The flipflop halves the frequency and skips one rising edge which I dont want in this case.
How can I achieve this Duty cycle doesn't have to be fixed just the frequency of the pulses should remain the same.
You want something called a one shot. Basically, you ignore everything except rising edges of your input signal. You copy the rising edge to the output, but make up your own falling edge.
A one shot is a timing component that does exactly that. You can set one up so that when a rising edge comes along, it starts a timed pulse. Since your pulses vary from 1 to 2.5 ms, 500 µs is the optimal time for guaranteeing the longest minimum level time.
Without prediction or delay, you can't make a square wave output.
I believe what you describe is a monostable circuit. You can check the monostable multivibrator for reference.
What it does is starting a fixed duration pulse at every rising (falling) edge of the input. You can tune it to your liking, as long as the 'on' time does not exceed the period of the signal (consider also the transition time). You are basically creating a pwm this way.
I would try using a CD4046B and use the type II phase detector. Both phase detectors use the leading edge of the input, but as your signal spans more than an octave, the type I detector may lock at the wrong frequency.
In addition, a type II phase detector is insensitive to input duty cycle, provided the input pulse width is long enough.
This would, admittedly, be a bit more difficult to implement than Olin's suggestion (which has the advantage of simplicity), but there is an application note available.
Much depends on the rate of change of frequency of the signal, though.
If that works, you will have a 50% duty cycle.
Try passing the signal to a NOT gate. The period of the pulse train will remain the same and you will end up with larger ON time.
One way to do this is using:
configured as follows:
simulate this circuit – Schematic created using CircuitLab
The delay time will define the output high pulse width, so it needs to be selected to be narrow enough to not interfere with the next period, but wide enough to be detected.
There are probably already ICs that contain this circuitry, but I'm more familiar with IC design, so this solution is the first one that came to my mind.
This solution uses a microcontroller, although it also could be done with hardwired logic as well (probably a good application for an FPGA).
Set up an interrupt so it will trigger on the rising edge of the input signal. The uncertainty of the timing will then be half of one instruction cycle, typically in the tens of ns or less.

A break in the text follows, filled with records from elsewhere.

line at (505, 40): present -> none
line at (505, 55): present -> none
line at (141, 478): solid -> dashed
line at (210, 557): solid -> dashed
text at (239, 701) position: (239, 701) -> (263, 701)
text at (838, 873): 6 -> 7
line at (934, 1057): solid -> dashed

An input capture module could also be used.
It is assumed that this interrupt, and the three timer interrupts discussed below, are the only ones in the system so the latency is fixed in each case.
Call this first interrupt time A. In the interrupt routine, capture the time from a free-running clock, and set a timer to interrupt at A + 2500 µs. Call that A'. The 2500 µs figure is chosen to be at least as long the maximum distance between pulses.
The leading edge of the next 100 µs pulse B is then acquired in the same fashion. (This also starts the cycle for the next pulse, overlapping the first, so two overlapping timers are required, which are used alternately.)
A second timer is set to interrupt at A' + (B - A) / 2, i.e. half the previous period. Call that a'.
When the interrupt for timer A' occurs, set the output high. When the interrupt for timer a' occurs, set the output low. Since both of these are being handled by interrupts, the overhead for both will be the same and the relative time between the two equal to exactly a' - A', half the time between B - A, or a 50% duty cycle.